The decision by some countries in Asia, like Indonesia and Taiwan, to lower subsidies on oil products, also was seen as having a bearish effect on the market. Additional selling pressure came with last week's announcement from the Commodity Futures Trading Commission about an investigation into possible price manipulation in oil futures markets. The commission also announced new rules designed to increase transparency of U.S. and international energy futures markets.

"There are more concerns on the high pricing we have seen, that it will have a negative impact on demand, and the fact that the CFTC is expanding its investigation of manipulation in the oil markets," said Victor Shum, an energy analyst with Purvin & Gertz in Singapore. "The seesaw we've seen in the last few days is an indication that the oil market may have peaked," Shum said. "Having said that ... the reality is that even though we have crude off the peak of $135 there are still supply-side issues going forward," he said. "The hurricane season is certainly one factor to contend with."

Tropical Storm Arthur formed Saturday afternoon, one day before the official start of the 2008 Atlantic Hurricane season, and though it caused the temporary closure of two of Mexico's oil export ports, it wasn't expected to cause any severe disruptions to oil shipments.
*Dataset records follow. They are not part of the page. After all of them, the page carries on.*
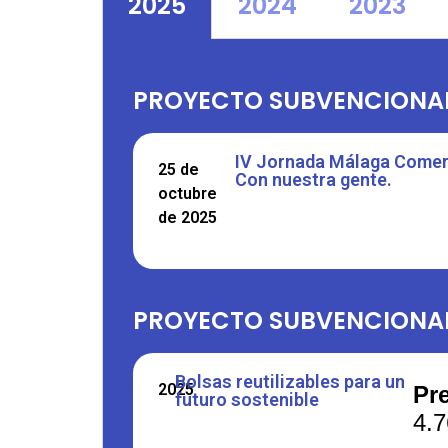
2025
2024
2023
PROYECTO SUBVENCIONA
IV Jornada Málaga Comerci
25 de
Con nuestra gente.
octubre
de 2025
PROYECTO SUBVENCIONAD
Bolsas reutilizables para un
2025
Pr
futuro sostenible
4.7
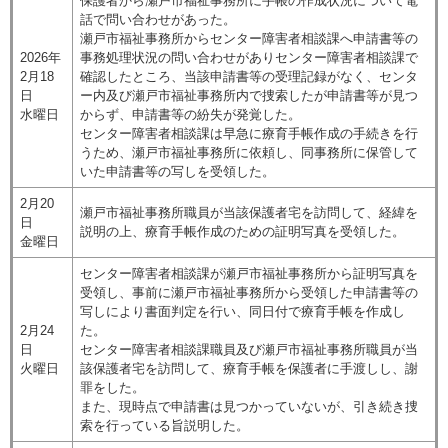
保護者から瀬戸市福祉事務所に手帳の作成状況について電
話で問い合わせがあった。
瀬戸市福祉事務所からセンター障害者相談課へ申請書等の
2026年
事務処理状況の問い合わせがありセンター障害者相談課で
2月18
確認したところ、当該申請書等の受理記録がなく、センタ
日
ー内及び瀬戸市福祉事務所内で捜索したが申請書等が見つ
水曜日
からず、申請書等の紛失が発覚した。
センター障害者相談課は早急に療育手帳作成の手続きを行
うため、瀬戸市福祉事務所に依頼し、同事務所に保管して
いた申請書等の写しを受領した。
2月20
瀬戸市福祉事務所職員が当該保護者宅を訪問して、経緯を
日
説明の上、療育手帳作成のための証明写真を受領した。
金曜日
センター障害者相談課が瀬戸市福祉事務所から証明写真を
受領し、事前に瀬戸市福祉事務所から受領した申請書等の
写しにより書面判定を行い、同日付で療育手帳を作成し
2月24
た。
日
センター障害者相談課職員及び瀬戸市福祉事務所職員が当
火曜日
該保護者宅を訪問して、療育手帳を保護者に手渡しし、謝
罪をした。
また、現時点で申請書は見つかっていないが、引き続き捜
索を行っている旨説明した。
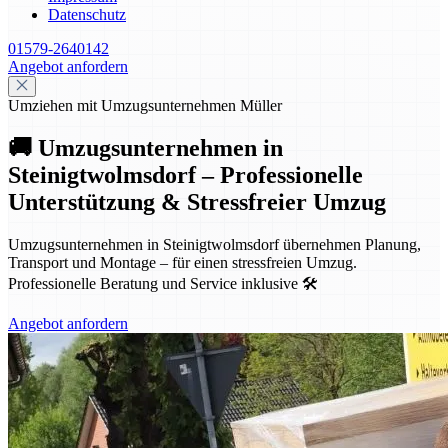
Datenschutz
01579-2640142
Angebot anfordern
Umziehen mit Umzugsunternehmen Müller
🚚 Umzugsunternehmen in
Steinigtwolmsdorf – Professionelle
Unterstützung & Stressfreier Umzug
Umzugsunternehmen in Steinigtwolmsdorf übernehmen Planung,
Transport und Montage – für einen stressfreien Umzug.
Professionelle Beratung und Service inklusive 🛠️
Angebot anfordern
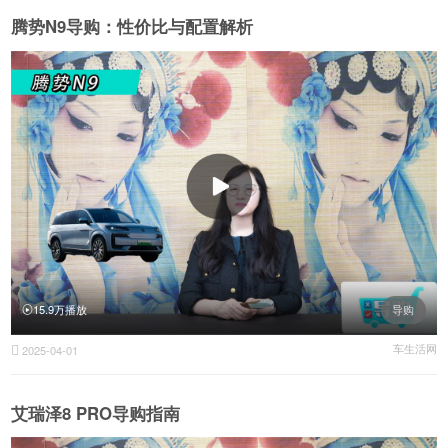
腾势N9导购：性价比与配置解析
15.9万播放
导购
车生活网
2025-04-01

艾瑞泽8 PRO导购指南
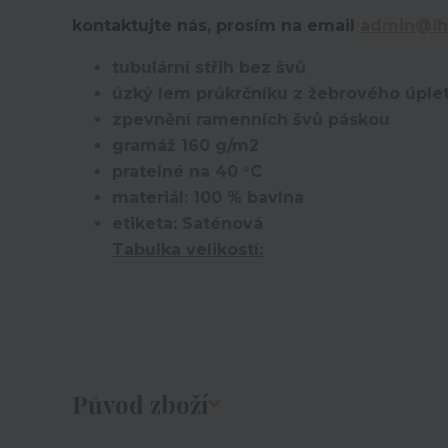
kontaktujte nás, prosím na email
admin@ih
tubulární střih bez švů
úzký lem průkrčníku z žebrového úplet
zpevnění ramenních švů páskou
gramáž 160 g/m2
pratelné na 40 °C
materiál: 100 % bavlna
etiketa: Saténová
Tabulka velikostí:
Původ zboží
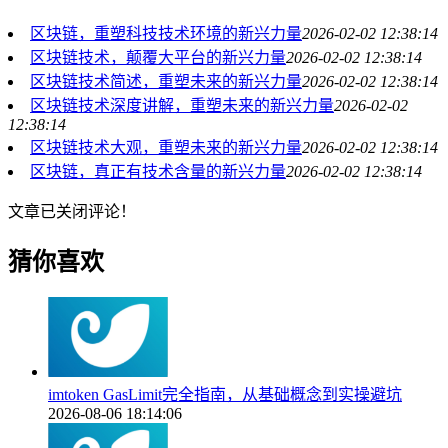
区块链，重塑科技技术环境的新兴力量
2026-02-02 12:38:14
区块链技术，颠覆大平台的新兴力量
2026-02-02 12:38:14
区块链技术简述，重塑未来的新兴力量
2026-02-02 12:38:14
区块链技术深度讲解，重塑未来的新兴力量
2026-02-02
12:38:14
区块链技术大观，重塑未来的新兴力量
2026-02-02 12:38:14
区块链，真正有技术含量的新兴力量
2026-02-02 12:38:14
文章已关闭评论！
猜你喜欢
imtoken GasLimit完全指南，从基础概念到实操避坑
2026-08-06 18:14:06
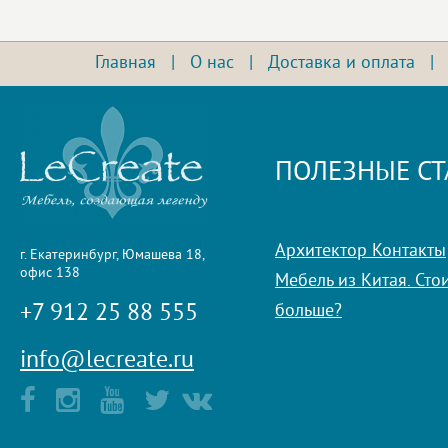
Главная
|
О нас
|
Доставка и оплата
ПОЛЕЗНЫЕ СТ
Архитектор Контакты
г. Екатеринбург, Юмашева 18,
офис 138
Мебель из Китая. Стои
+7 912 25 88 555
больше?
info@lecreate.ru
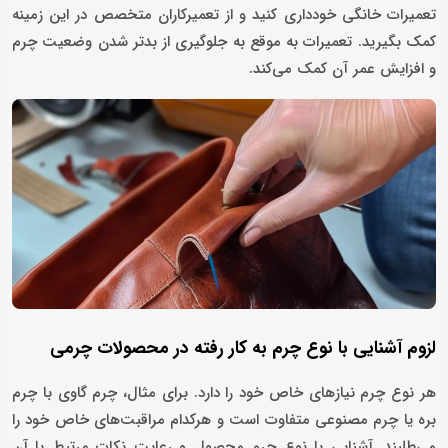
تعمیرات خانگی خودداری کنید و از تعمیرکاران متخصص در این زمینه
کمک بگیرید. تعمیرات به‌ موقع به جلوگیری از بدتر شدن وضعیت چرم
و افزایش عمر آن کمک می‌کند.
لزوم آشنایی با نوع چرم به کار رفته در محصولات چرمی
هر نوع چرم نیازهای خاص خود را دارد. برای مثال، چرم گاوی با چرم
بره یا چرم مصنوعی متفاوت است و هرکدام مراقبت‌های خاص خود را
می‌طلبند. آشنایی با نوع چرم محصول و رعایت نکات مرتبط با آن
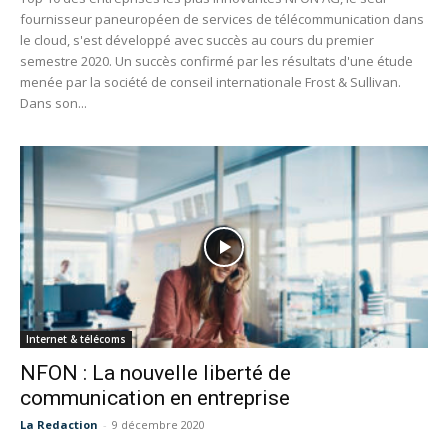
fournisseur paneuropéen de services de télécommunication dans
le cloud, s'est développé avec succès au cours du premier
semestre 2020. Un succès confirmé par les résultats d'une étude
menée par la société de conseil internationale Frost & Sullivan.
Dans son...
Internet & télécoms
NFON : La nouvelle liberté de
communication en entreprise
La Redaction
-
9 décembre 2020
On Sunday, the storm weakened to a tropical depression. "Tropical storm Arthur, the first of this season, gave more support to the market," said a research note by JBC Energy in Vienna, Austria.

Investors also had other supply worries on their mind. On a trip to the Mideast over the weekend, U.S. Treasury Secretary Henry Paulson said there is "no quick fix" to high oil prices because it is an issue of supply and demand. He was on the trip to deliver a message to officials of Saudi Arabia and other oil-producing nations that soaring oil prices are putting a burden on the global economy.

Global demand remains strong while "production capacity has not seen new development," Paulson said Sunday in Qatar. His trip was designed to urge Mideast producers to allow more outside investment to boost output. The day before, though, the current president of the Organization of Petroleum Exporting Countries again blamed the weak U.S. dollar, speculation and the subprime crisis for the spiraling price of oil. Algerian Energy Minister Chakib Khelil said the cartel will make no new decision on production levels until its Sept. 9 meeting in Vienna. He said oil's record prices do not reflect markets conditions, an oft-repeated OPEC position.

As you can see from the various points made here, most of the blame for high energy prices is being blamed on the weakened dollar and global demand. If global demand falters as it has in the US, the resulting supply increase could be just the stimulus to send oil prices tumbling. This would also result in a strengthened dollar against global currencies, which is probably the most important factor necessary to bring relief from high oil prices. Unfortunately, any supply disruptions will bring the oil bulls out in force.